Copy the listing below line for line, from its first line through the line that contains "No spam, we hate it more than you do.", with both of those lines included.
-- RECORD SET follows --
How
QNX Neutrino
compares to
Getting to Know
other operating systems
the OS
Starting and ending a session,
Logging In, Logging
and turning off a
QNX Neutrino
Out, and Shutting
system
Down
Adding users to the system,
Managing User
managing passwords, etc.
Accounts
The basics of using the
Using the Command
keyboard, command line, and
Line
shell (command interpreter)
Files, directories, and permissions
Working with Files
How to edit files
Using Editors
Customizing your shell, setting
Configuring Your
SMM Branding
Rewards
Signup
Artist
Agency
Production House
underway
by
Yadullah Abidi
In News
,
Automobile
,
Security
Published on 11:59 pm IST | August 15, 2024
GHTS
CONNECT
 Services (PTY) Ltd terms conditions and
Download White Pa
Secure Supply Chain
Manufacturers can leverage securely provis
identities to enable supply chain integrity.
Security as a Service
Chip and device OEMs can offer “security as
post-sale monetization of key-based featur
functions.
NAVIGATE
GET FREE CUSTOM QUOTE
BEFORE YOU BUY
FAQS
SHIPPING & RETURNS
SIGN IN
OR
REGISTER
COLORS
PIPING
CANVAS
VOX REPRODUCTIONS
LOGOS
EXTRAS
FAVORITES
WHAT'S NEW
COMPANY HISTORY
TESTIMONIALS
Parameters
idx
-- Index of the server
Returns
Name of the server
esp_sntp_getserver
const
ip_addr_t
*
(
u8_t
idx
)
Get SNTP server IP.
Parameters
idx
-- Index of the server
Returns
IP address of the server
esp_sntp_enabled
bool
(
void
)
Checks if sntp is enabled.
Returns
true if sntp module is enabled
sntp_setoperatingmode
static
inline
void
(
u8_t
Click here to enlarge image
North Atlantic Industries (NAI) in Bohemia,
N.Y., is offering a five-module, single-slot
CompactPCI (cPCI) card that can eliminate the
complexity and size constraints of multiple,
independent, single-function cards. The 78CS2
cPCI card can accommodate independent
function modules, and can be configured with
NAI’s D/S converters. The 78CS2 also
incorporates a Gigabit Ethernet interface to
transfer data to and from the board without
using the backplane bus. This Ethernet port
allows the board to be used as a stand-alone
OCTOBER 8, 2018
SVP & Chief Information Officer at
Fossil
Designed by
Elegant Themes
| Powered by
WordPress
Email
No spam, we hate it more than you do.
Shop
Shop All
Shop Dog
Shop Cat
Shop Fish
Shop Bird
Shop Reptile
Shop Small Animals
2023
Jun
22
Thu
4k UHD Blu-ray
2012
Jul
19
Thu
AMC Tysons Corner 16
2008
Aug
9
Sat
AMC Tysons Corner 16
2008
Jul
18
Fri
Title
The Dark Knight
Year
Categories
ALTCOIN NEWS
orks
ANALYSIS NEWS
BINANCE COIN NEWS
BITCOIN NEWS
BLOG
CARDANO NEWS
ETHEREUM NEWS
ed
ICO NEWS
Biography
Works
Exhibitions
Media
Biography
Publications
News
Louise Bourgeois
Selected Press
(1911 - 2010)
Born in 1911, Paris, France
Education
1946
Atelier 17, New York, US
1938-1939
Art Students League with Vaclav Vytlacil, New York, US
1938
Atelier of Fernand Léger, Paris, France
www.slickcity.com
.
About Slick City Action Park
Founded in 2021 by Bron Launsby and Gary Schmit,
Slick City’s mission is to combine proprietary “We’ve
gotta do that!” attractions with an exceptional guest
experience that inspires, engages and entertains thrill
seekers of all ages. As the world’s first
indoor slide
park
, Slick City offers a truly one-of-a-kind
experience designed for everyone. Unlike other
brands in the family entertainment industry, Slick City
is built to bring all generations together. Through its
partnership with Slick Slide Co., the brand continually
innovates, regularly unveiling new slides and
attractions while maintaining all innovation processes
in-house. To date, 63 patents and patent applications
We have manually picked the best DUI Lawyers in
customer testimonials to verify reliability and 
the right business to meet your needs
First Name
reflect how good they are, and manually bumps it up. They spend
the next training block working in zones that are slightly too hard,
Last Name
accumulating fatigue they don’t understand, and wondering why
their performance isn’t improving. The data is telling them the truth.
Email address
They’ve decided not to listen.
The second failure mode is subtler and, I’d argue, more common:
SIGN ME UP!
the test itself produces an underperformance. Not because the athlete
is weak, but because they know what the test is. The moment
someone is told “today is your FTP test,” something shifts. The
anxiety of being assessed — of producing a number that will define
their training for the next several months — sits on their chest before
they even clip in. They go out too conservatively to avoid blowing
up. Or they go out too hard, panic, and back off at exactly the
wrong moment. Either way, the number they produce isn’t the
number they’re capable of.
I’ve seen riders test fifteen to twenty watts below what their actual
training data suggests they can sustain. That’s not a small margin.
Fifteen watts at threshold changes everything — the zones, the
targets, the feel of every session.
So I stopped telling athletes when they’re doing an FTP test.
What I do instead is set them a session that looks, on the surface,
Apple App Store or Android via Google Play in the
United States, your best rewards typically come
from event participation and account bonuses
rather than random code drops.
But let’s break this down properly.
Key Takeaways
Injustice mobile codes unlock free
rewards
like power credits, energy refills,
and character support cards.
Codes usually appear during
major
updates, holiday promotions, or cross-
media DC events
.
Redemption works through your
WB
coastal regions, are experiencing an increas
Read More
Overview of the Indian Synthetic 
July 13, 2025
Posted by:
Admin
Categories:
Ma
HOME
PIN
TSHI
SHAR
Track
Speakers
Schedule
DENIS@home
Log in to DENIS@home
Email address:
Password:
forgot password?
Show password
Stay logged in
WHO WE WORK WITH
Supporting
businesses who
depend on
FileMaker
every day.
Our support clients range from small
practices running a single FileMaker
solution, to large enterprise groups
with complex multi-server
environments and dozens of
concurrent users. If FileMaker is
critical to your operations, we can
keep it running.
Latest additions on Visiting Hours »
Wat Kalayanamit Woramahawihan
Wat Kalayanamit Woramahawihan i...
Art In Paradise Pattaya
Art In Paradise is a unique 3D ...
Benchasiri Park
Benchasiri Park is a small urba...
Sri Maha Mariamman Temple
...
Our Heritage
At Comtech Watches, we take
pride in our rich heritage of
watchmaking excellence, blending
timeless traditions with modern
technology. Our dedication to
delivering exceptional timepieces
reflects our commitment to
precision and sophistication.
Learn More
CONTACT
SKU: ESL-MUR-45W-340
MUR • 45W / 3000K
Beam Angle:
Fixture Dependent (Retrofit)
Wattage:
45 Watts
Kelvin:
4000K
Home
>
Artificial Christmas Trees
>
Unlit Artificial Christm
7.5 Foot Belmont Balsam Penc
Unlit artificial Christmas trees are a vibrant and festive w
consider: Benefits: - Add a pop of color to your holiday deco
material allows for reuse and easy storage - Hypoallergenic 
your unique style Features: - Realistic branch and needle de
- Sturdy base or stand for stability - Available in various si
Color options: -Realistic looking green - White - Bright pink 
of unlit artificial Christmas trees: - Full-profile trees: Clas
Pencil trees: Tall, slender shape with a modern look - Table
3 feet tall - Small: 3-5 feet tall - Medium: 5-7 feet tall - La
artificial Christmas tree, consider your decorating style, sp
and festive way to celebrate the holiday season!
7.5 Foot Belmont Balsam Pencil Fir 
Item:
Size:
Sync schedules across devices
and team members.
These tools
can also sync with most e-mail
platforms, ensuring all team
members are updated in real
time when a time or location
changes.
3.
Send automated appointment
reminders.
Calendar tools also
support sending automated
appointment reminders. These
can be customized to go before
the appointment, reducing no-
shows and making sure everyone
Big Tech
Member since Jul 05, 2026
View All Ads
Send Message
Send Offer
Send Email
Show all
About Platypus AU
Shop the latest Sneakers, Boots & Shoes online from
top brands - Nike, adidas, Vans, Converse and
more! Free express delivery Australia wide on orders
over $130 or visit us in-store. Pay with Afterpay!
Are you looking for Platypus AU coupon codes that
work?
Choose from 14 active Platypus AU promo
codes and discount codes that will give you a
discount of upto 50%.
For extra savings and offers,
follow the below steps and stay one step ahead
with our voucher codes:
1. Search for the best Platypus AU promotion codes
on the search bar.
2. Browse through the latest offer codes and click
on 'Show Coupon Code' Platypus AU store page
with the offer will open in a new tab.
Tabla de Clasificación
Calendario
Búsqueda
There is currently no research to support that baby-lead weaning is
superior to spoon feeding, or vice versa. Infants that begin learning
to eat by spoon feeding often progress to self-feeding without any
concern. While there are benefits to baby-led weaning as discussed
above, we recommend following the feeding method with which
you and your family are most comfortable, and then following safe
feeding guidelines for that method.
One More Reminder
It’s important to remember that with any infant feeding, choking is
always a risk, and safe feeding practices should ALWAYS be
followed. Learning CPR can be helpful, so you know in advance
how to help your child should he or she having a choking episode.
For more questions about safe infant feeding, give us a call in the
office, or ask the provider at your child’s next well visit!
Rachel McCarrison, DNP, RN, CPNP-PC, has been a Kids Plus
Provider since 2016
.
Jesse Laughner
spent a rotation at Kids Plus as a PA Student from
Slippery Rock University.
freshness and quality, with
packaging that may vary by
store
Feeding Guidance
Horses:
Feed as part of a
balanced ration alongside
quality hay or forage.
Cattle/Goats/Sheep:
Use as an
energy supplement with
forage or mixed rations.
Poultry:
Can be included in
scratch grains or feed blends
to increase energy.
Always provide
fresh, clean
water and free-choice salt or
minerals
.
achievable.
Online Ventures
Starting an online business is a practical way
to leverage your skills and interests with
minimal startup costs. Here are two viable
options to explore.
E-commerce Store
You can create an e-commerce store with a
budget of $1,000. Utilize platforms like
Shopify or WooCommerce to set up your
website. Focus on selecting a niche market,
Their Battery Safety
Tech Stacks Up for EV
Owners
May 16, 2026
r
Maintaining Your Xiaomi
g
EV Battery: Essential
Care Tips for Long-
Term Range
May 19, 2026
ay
-- RECORD SET concluded --
OUTPUT OF THE TASK:
How
QNX Neutrino
compares to
Getting to Know
other operating systems
the OS
Starting and ending a session,
Logging In, Logging
and turning off a
QNX Neutrino
Out, and Shutting
system
Down
Adding users to the system,
Managing User
managing passwords, etc.
Accounts
The basics of using the
Using the Command
keyboard, command line, and
Line
shell (command interpreter)
Files, directories, and permissions
Working with Files
How to edit files
Using Editors
Customizing your shell, setting
Configuring Your
SMM Branding
Rewards
Signup
Artist
Agency
Production House
underway
by
Yadullah Abidi
In News
,
Automobile
,
Security
Published on 11:59 pm IST | August 15, 2024
GHTS
CONNECT
 Services (PTY) Ltd terms conditions and
Download White Pa
Secure Supply Chain
Manufacturers can leverage securely provis
identities to enable supply chain integrity.
Security as a Service
Chip and device OEMs can offer “security as
post-sale monetization of key-based featur
functions.
NAVIGATE
GET FREE CUSTOM QUOTE
BEFORE YOU BUY
FAQS
SHIPPING & RETURNS
SIGN IN
OR
REGISTER
COLORS
PIPING
CANVAS
VOX REPRODUCTIONS
LOGOS
EXTRAS
FAVORITES
WHAT'S NEW
COMPANY HISTORY
TESTIMONIALS
Parameters
idx
-- Index of the server
Returns
Name of the server
esp_sntp_getserver
const
ip_addr_t
*
(
u8_t
idx
)
Get SNTP server IP.
Parameters
idx
-- Index of the server
Returns
IP address of the server
esp_sntp_enabled
bool
(
void
)
Checks if sntp is enabled.
Returns
true if sntp module is enabled
sntp_setoperatingmode
static
inline
void
(
u8_t
Click here to enlarge image
North Atlantic Industries (NAI) in Bohemia,
N.Y., is offering a five-module, single-slot
CompactPCI (cPCI) card that can eliminate the
complexity and size constraints of multiple,
independent, single-function cards. The 78CS2
cPCI card can accommodate independent
function modules, and can be configured with
NAI’s D/S converters. The 78CS2 also
incorporates a Gigabit Ethernet interface to
transfer data to and from the board without
using the backplane bus. This Ethernet port
allows the board to be used as a stand-alone
OCTOBER 8, 2018
SVP & Chief Information Officer at
Fossil
Designed by
Elegant Themes
| Powered by
WordPress
Email
No spam, we hate it more than you do.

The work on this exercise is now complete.